Statistiek 1 Flashcards
Meetniveau nominaal
Je kunt je data categoriseren door labels toe te kennen. Elk datapunt kan maar tot één label behoren en er is geen rangorde (bvb geboorteplaats, gender ..)
Meetniveau Ordinaal
Je kunt je data categoriseren en rangschikken, maar je kunt niets zeggen over de intervallen tussen de categorieën. De intervallen zijn niet te bepalen of niet betekenisvol. ( zoals top 10 sellers)
Meetniveau Interval
Je kunt de data categoriseren en rangschikken, en er zijn gelijke intervallen tussen de categorieën. Er is geen betekenisvol of absoluut nulpunt.( zoals toets score)
Meetniveau Ratio
Je kunt je data categoriseren en rangschikken, en er is sprake van gelijke intervallen tussen opeenvolgende datapunten. Ook is er een betekenisvol of absoluut nulpunt. ( zoals leeftijd, gewicht ..)
Meetniveau continue
Variabelen die gemeten worden op ratio- of intervalniveau worden continue data genoemd. De toegekende getalsmatige eigenschap kan in theorie alle mogelijke waarden krijgen. Bij continue variabelen kan wél elke waarde tussen twee meetpunten voorkomen.
Meetniveau discreet
Variabelen die ‘gemeten’ worden op nominaal of ordinaal meetniveau worden discrete data genoemd
Meetniveau dichotoom
Een nominale variabele die slechts twee waarden kan aannemen noemt men dichotoom. Bijvoorbeeld: ja of nee
Centrum maten : gemiddelde
Het gemiddelde is getallen bij elkaar opgeteld en de uitkomst gedeeld door de hoeveelheid opgetelde getallen.–> Som vd waarnemingsgetallen/ totale frequentie
Centrum maten : Mediaan
(eerst getallen op rangorde zetten) De mediaan is het middelste getal bij een oneven aantal waarnemingsgetallen, bij een even aantal word de gemiddelde van de 2 middelste getallen genomen
Centrum maten: Modus
(eerst getallen op rangorde zetten) Het meest voorkomende cijfer
Spreidingsmaten: range
Is het verschil tussen de grootse waarde en de kleinste waarde ( dus grootste waarde - kleinste waarde)
Spreidingsmaten: kwartiel
(warde op rang orde zetten en zelfde techniek gebruiken als bij mediaan) kwartiele zijn de midden tussen de eerste waarde en de mediaan (Q1) en tussen de mediaan en de laatste waarde (Q3) de mediaan is dan Q2
Spreidingsmaten: interkwartielrange
Het verschil tussen Q3 en Q1 (Q3-Q2)
Spreidingsmaten: variantie
De variantie is in de statistiek een maat voor de spreiding van een reeks waarden, dat wil zeggen de mate waarin de waarden onderling verschillen.

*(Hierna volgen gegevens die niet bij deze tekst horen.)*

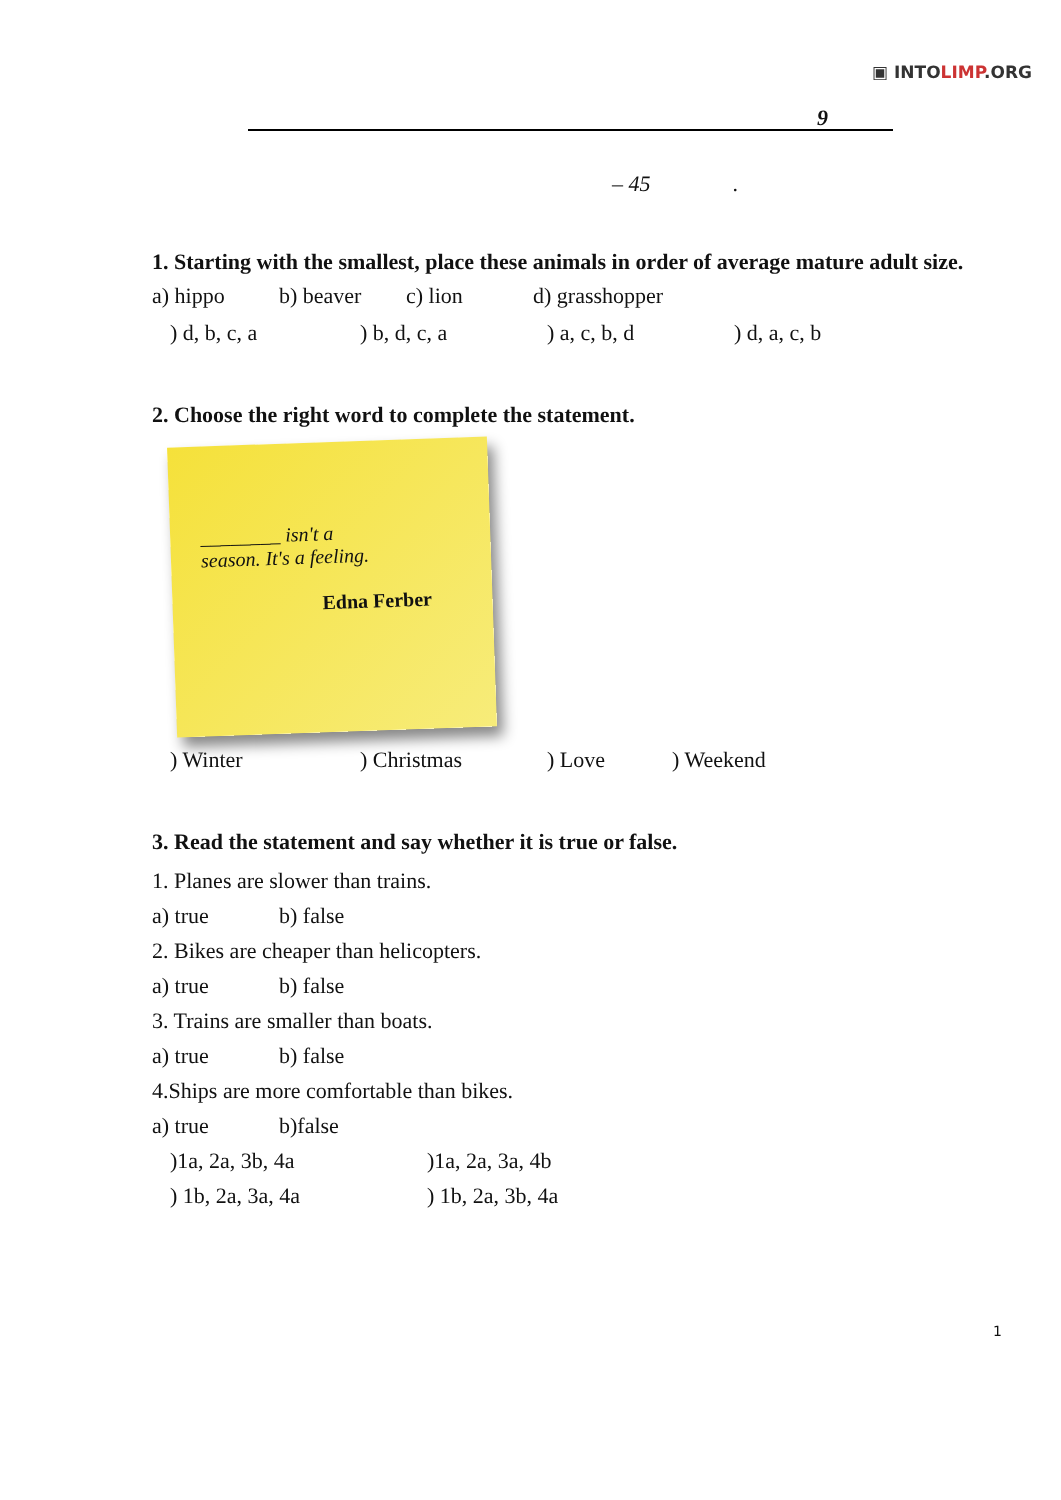▣ INTOLIMP.ORG
9
– 45 .
1. Starting with the smallest, place these animals in order of average mature adult size.
a) hippo b) beaver c) lion d) grasshopper
) d, b, c, a) b, d, c, a) a, c, b, d) d, a, c, b
2. Choose the right word to complete the statement.
________ isn't a
season. It's a feeling.
Edna Ferber
) Winter) Christmas) Love) Weekend
3. Read the statement and say whether it is true or false.
1. Planes are slower than trains.
a) true b) false
2. Bikes are cheaper than helicopters.
a) true b) false
3. Trains are smaller than boats.
a) true b) false
4.Ships are more comfortable than bikes.
a) true b)false
)1a, 2a, 3b, 4a)1a, 2a, 3a, 4b
) 1b, 2a, 3a, 4a) 1b, 2a, 3b, 4a
1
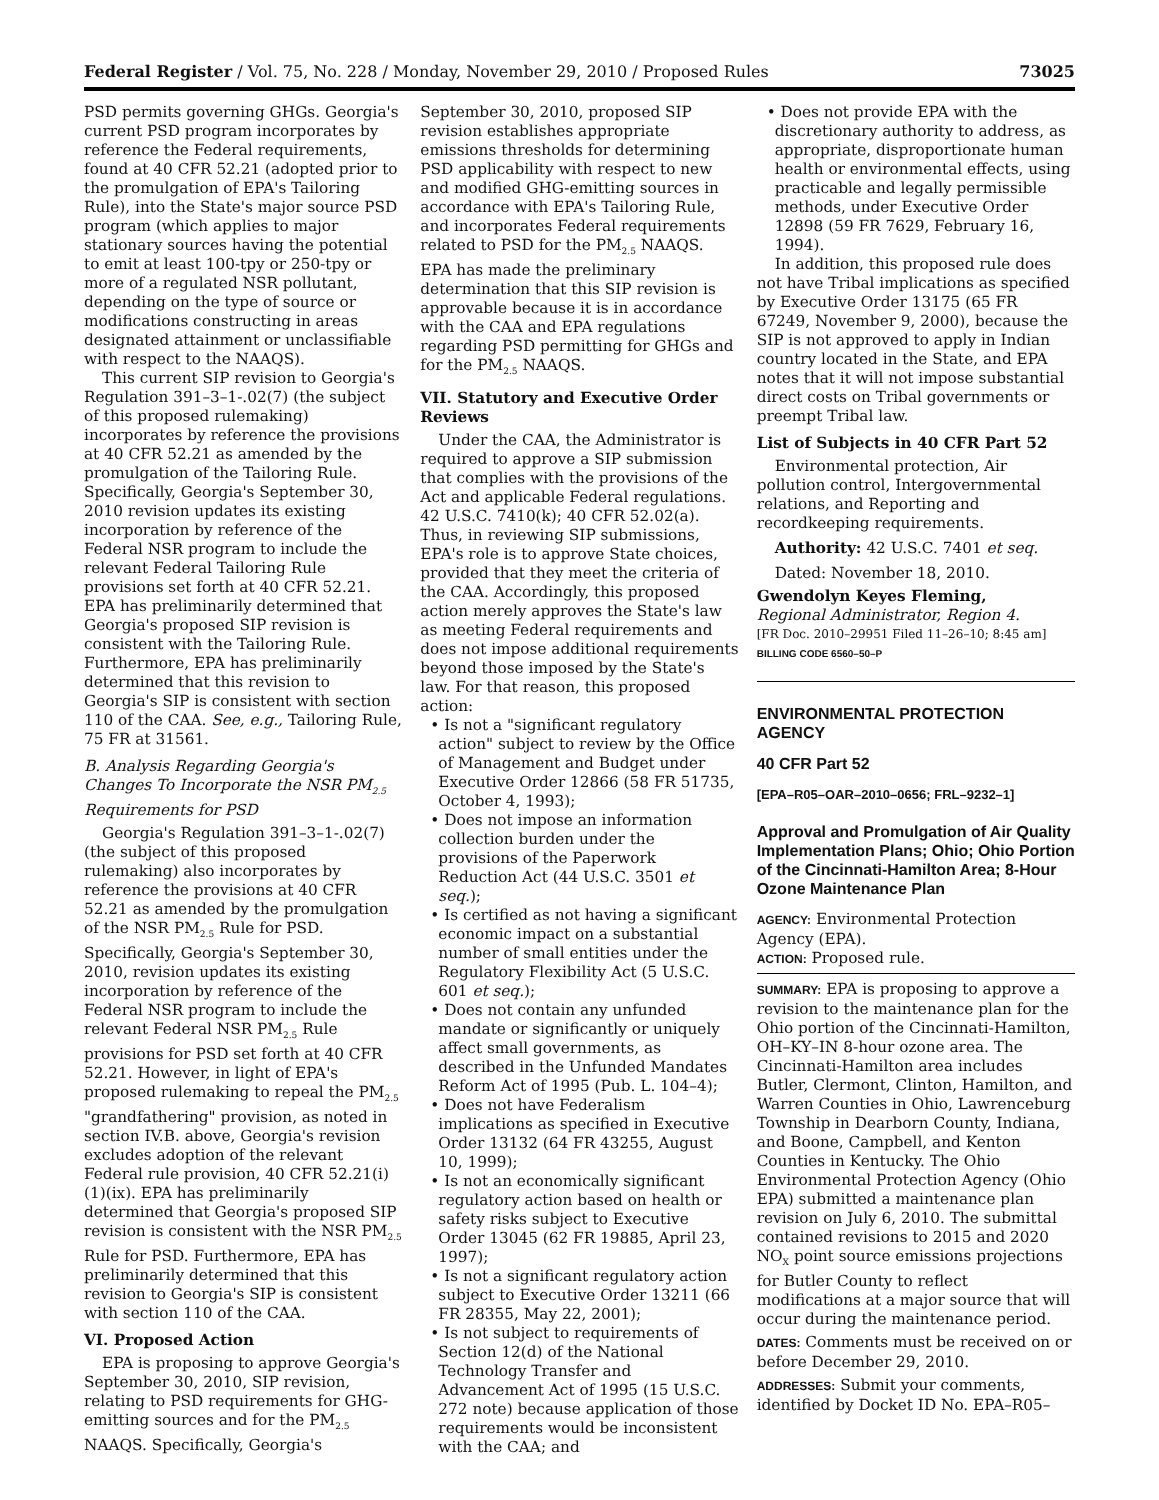Federal Register / Vol. 75, No. 228 / Monday, November 29, 2010 / Proposed Rules 73025
PSD permits governing GHGs. Georgia's current PSD program incorporates by reference the Federal requirements, found at 40 CFR 52.21 (adopted prior to the promulgation of EPA's Tailoring Rule), into the State's major source PSD program (which applies to major stationary sources having the potential to emit at least 100-tpy or 250-tpy or more of a regulated NSR pollutant, depending on the type of source or modifications constructing in areas designated attainment or unclassifiable with respect to the NAAQS).
This current SIP revision to Georgia's Regulation 391–3–1-.02(7) (the subject of this proposed rulemaking) incorporates by reference the provisions at 40 CFR 52.21 as amended by the promulgation of the Tailoring Rule. Specifically, Georgia's September 30, 2010 revision updates its existing incorporation by reference of the Federal NSR program to include the relevant Federal Tailoring Rule provisions set forth at 40 CFR 52.21. EPA has preliminarily determined that Georgia's proposed SIP revision is consistent with the Tailoring Rule. Furthermore, EPA has preliminarily determined that this revision to Georgia's SIP is consistent with section 110 of the CAA. See, e.g., Tailoring Rule, 75 FR at 31561.
B. Analysis Regarding Georgia's Changes To Incorporate the NSR PM<sub>2.5</sub> Requirements for PSD
Georgia's Regulation 391–3–1-.02(7) (the subject of this proposed rulemaking) also incorporates by reference the provisions at 40 CFR 52.21 as amended by the promulgation of the NSR PM<sub>2.5</sub> Rule for PSD. Specifically, Georgia's September 30, 2010, revision updates its existing incorporation by reference of the Federal NSR program to include the relevant Federal NSR PM<sub>2.5</sub> Rule provisions for PSD set forth at 40 CFR 52.21. However, in light of EPA's proposed rulemaking to repeal the PM<sub>2.5</sub> "grandfathering" provision, as noted in section IV.B. above, Georgia's revision excludes adoption of the relevant Federal rule provision, 40 CFR 52.21(i)(1)(ix). EPA has preliminarily determined that Georgia's proposed SIP revision is consistent with the NSR PM<sub>2.5</sub> Rule for PSD. Furthermore, EPA has preliminarily determined that this revision to Georgia's SIP is consistent with section 110 of the CAA.
VI. Proposed Action
EPA is proposing to approve Georgia's September 30, 2010, SIP revision, relating to PSD requirements for GHG-emitting sources and for the PM<sub>2.5</sub> NAAQS. Specifically, Georgia's
September 30, 2010, proposed SIP revision establishes appropriate emissions thresholds for determining PSD applicability with respect to new and modified GHG-emitting sources in accordance with EPA's Tailoring Rule, and incorporates Federal requirements related to PSD for the PM<sub>2.5</sub> NAAQS. EPA has made the preliminary determination that this SIP revision is approvable because it is in accordance with the CAA and EPA regulations regarding PSD permitting for GHGs and for the PM<sub>2.5</sub> NAAQS.
VII. Statutory and Executive Order Reviews
Under the CAA, the Administrator is required to approve a SIP submission that complies with the provisions of the Act and applicable Federal regulations. 42 U.S.C. 7410(k); 40 CFR 52.02(a). Thus, in reviewing SIP submissions, EPA's role is to approve State choices, provided that they meet the criteria of the CAA. Accordingly, this proposed action merely approves the State's law as meeting Federal requirements and does not impose additional requirements beyond those imposed by the State's law. For that reason, this proposed action:
• Is not a "significant regulatory action" subject to review by the Office of Management and Budget under Executive Order 12866 (58 FR 51735, October 4, 1993);
• Does not impose an information collection burden under the provisions of the Paperwork Reduction Act (44 U.S.C. 3501 et seq.);
• Is certified as not having a significant economic impact on a substantial number of small entities under the Regulatory Flexibility Act (5 U.S.C. 601 et seq.);
• Does not contain any unfunded mandate or significantly or uniquely affect small governments, as described in the Unfunded Mandates Reform Act of 1995 (Pub. L. 104–4);
• Does not have Federalism implications as specified in Executive Order 13132 (64 FR 43255, August 10, 1999);
• Is not an economically significant regulatory action based on health or safety risks subject to Executive Order 13045 (62 FR 19885, April 23, 1997);
• Is not a significant regulatory action subject to Executive Order 13211 (66 FR 28355, May 22, 2001);
• Is not subject to requirements of Section 12(d) of the National Technology Transfer and Advancement Act of 1995 (15 U.S.C. 272 note) because application of those requirements would be inconsistent with the CAA; and
• Does not provide EPA with the discretionary authority to address, as appropriate, disproportionate human health or environmental effects, using practicable and legally permissible methods, under Executive Order 12898 (59 FR 7629, February 16, 1994).
In addition, this proposed rule does not have Tribal implications as specified by Executive Order 13175 (65 FR 67249, November 9, 2000), because the SIP is not approved to apply in Indian country located in the State, and EPA notes that it will not impose substantial direct costs on Tribal governments or preempt Tribal law.
List of Subjects in 40 CFR Part 52
Environmental protection, Air pollution control, Intergovernmental relations, and Reporting and recordkeeping requirements.
Authority: 42 U.S.C. 7401 et seq.
Dated: November 18, 2010.
Gwendolyn Keyes Fleming,
Regional Administrator, Region 4.
[FR Doc. 2010–29951 Filed 11–26–10; 8:45 am]
BILLING CODE 6560–50–P
ENVIRONMENTAL PROTECTION AGENCY
40 CFR Part 52
[EPA–R05–OAR–2010–0656; FRL–9232–1]
Approval and Promulgation of Air Quality Implementation Plans; Ohio; Ohio Portion of the Cincinnati-Hamilton Area; 8-Hour Ozone Maintenance Plan
AGENCY: Environmental Protection Agency (EPA).
ACTION: Proposed rule.
SUMMARY: EPA is proposing to approve a revision to the maintenance plan for the Ohio portion of the Cincinnati-Hamilton, OH–KY–IN 8-hour ozone area. The Cincinnati-Hamilton area includes Butler, Clermont, Clinton, Hamilton, and Warren Counties in Ohio, Lawrenceburg Township in Dearborn County, Indiana, and Boone, Campbell, and Kenton Counties in Kentucky. The Ohio Environmental Protection Agency (Ohio EPA) submitted a maintenance plan revision on July 6, 2010. The submittal contained revisions to 2015 and 2020 NO<sub>X</sub> point source emissions projections for Butler County to reflect modifications at a major source that will occur during the maintenance period.
DATES: Comments must be received on or before December 29, 2010.
ADDRESSES: Submit your comments, identified by Docket ID No. EPA–R05–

Hoe groter de variantie, hoe meer de afzonderlijke waarden onderling verschillen, en dus ook hoe meer de waarden van het “gemiddelde” afwijken.
hoe bereken je de variantie ?
Stap 1: bereken de gemiddelde
Stap 2: verschil meten tussen de waarde en de gemiddelde (waarde - gemiddelde)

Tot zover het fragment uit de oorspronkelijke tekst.